The spinal column is made up of 24 small bones called vertebrae. Seven of these little bones are located in the neck, twelve in the thoracic or middle back, and five in the lower back.
They stack up one on top of the other to form a straight line when viewed from front to back. When viewed from the side they form three curves – the neck and lower back lordotic (forward bending) curves, and the mid – back or kyphotic (backward bending) curve.
The average spine is not perfectly straight – almost everyone’s curves slightly to the right or the left, and sometimes there is a little twisting (rotation) of one or more vertebrae.
When the spine curves or twists excessively we have a condition called scoliosis (from the Greek word for “crooked”).
What Causes Scoliosis
In 85% to 90% of cases of scoliosis is unknown. This is called AIS or adult idiopathic scoliosis. The mystery is compounded by the fact that in all scoliosis sufferers the spinal parts – the vertebrae, discs, ligaments, tendons, and muscles – all appear to be normal (although as the scoliosis worsens one or more of these parts may develop abnormalities).
In 10% to 15% of the cases the cause of scoliosis is tumor; infection; a neuromuscular disease such as cerebral palsy or muscular dystrophy; a birth deformity; or disc problems.
Further deepening the mystery of scoliosis is the fact that no one knows why some minor curves get worse whereas about 90% do not.
However, it should be pointed out that it is not true, as commonly thought, that poor posture is a cause of scoliosis or that women with scoliosis have more problems carrying babies to term than women who do not have the disease.
Most Lead A Normal Life
Most people with scoliosis can lead a normal life, never knowing that they have a condition. No one dies from scoliosis.
But in severe cases scoliosis sufferers can have impaired respiratory or heart function that may be due to neurological malfunction, but not from mechanical restriction of the rib cage. This is seldom a health problem in scoliosis of 30 degrees or less.

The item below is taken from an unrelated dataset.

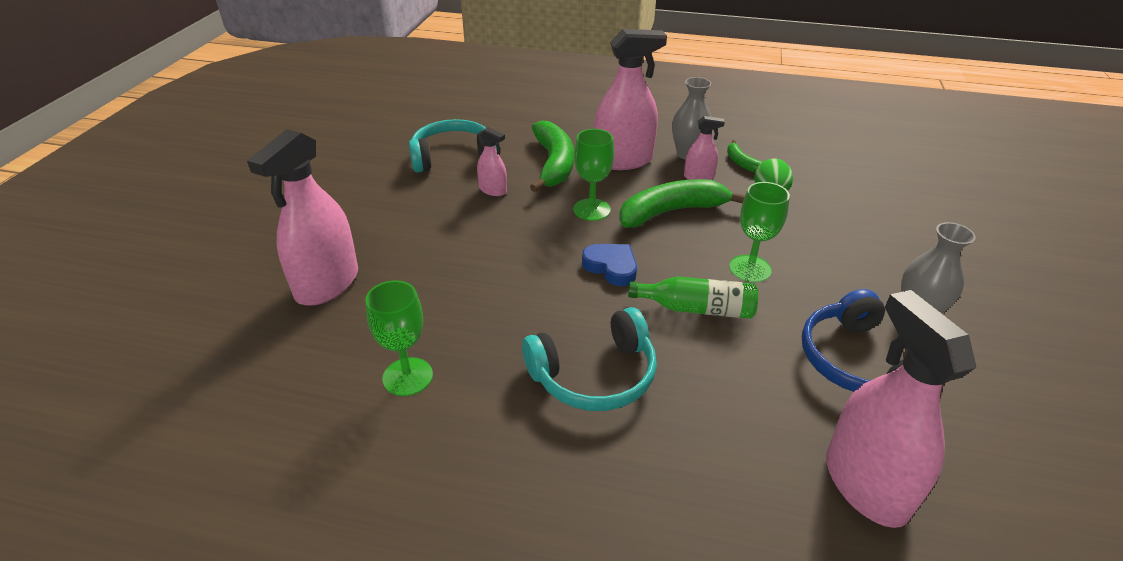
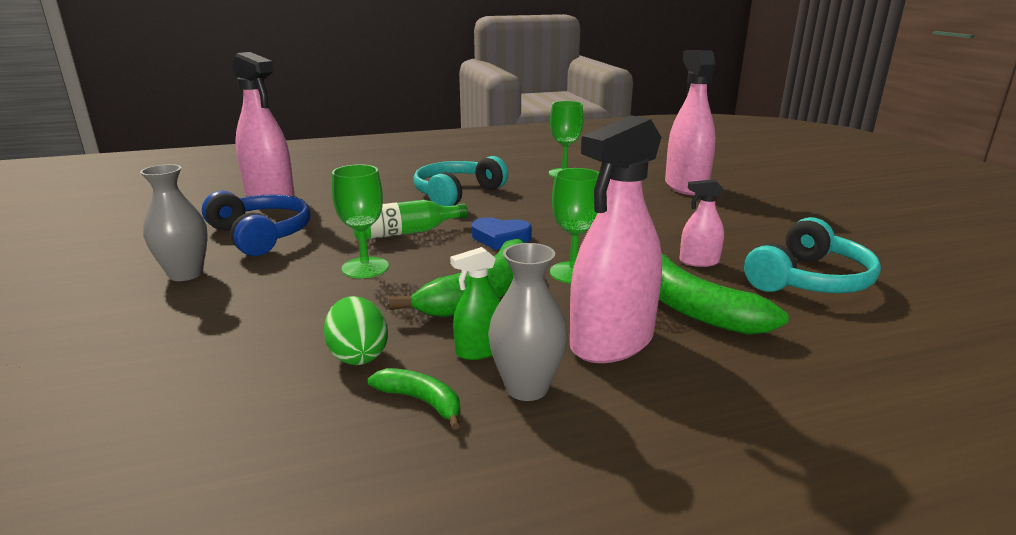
camera: 150 degrees right, 15 degrees down
(698, 177) = (480, 350): pink spray bottle -> green spray bottle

Unknown Controlling Factor
Apparently there is some unknown controlling factor or influence in scoliosis that causes healthy parts of the body to assume an unusual shape.
Some people feel that there may be a hereditary component to the disease since there’s a higher incidence among relatives than in the general population.
However, studies have not ruled out emotional factors that could as well cause occurrence to run in families. If there is anything that all scoliosis researchers can agree on, it’s that few of them agree.
Initially it was hoped that bracing would provide lasting improvement in scoliosis. This optimism arose from studies showing that curves straighten an average 50% of the time with brace application.
When bracing was followed in the long term, however, a gradual loss of correction was observed, particularly after the patient was weaned from treatment.
All the important studies of bracing show similar results. First, there is an approximately 50% improvement in the curve at about six months into treatment, after which there is a gradual lessening in the improvement.
When use of a brace is discontinued, the average curve is about 15% better than before bracing; after five years the average curve is about the same as it was prior to bracing.
These figures, however, are averaged – some patients are much better after bracing, some much worse; it seems that bracing is effective in controlling some curves but not all.
Robert Mendelsohn, M.D., has criticized the usual medical approach to scoliosis on many fronts: “Scoliosis is not serious unless the curvature of the spine is severe, but it is overtreated almost as often as it is overdiagnosed.
If your child is diagnosed as a victim of scoliosis, don’t accept surgical procedures or even bracing without first exploring all of the less radical treatment alternatives.
“Epidemiological studies on scoliosis are so scanty that we know next to nothing. There are no prospective controlled studies regarding the effects of orthotic treatment on the natural history of idiopathic scoliosis…Is anything actually prevented or is progression merely delayed until a later period of life? The answers simply are not known.”
New research on scoliosis shows the cause or important contributing factor to be a disturbance or defect in the area off the nervous system that controls posture, body balance, and positioning. In one study researchers were able to identify by neurological tests alone nearly 95% of the scoliotics.
The Chiropractic Approach
Chiropractors do not treat disease, scoliosis included. But they do correct spinal nerve stress – a condition that interferes with the proper functioning of the nervous system and the body as a whole. A body without spinal nerve stress is in a better position to resist abnormalities and diseases of all kinds, including scoliosis.
Recent research suggesting that scoliosis may be caused by a neurological defect reinforces the validity of the chiropractic approach – the nervous system must remain free of structural damage in order for the body to be healthy.
Scott Banks, D.C., former editor of the journal Spinal Manipulation, states that the role of chiropractic with scoliosis is supported by a “long history of empirical evidence…”
Fred Barge, D.C., author of a text on scoliosis has stated that “traditional chiropractic concepts and techniques…have shown decent clinical results in scoliosis control, reduction and correction.”
Clearly, the final word is not in on this condition. However, the evidence increasingly tells us that scoliosis sufferers should try chiropractic care.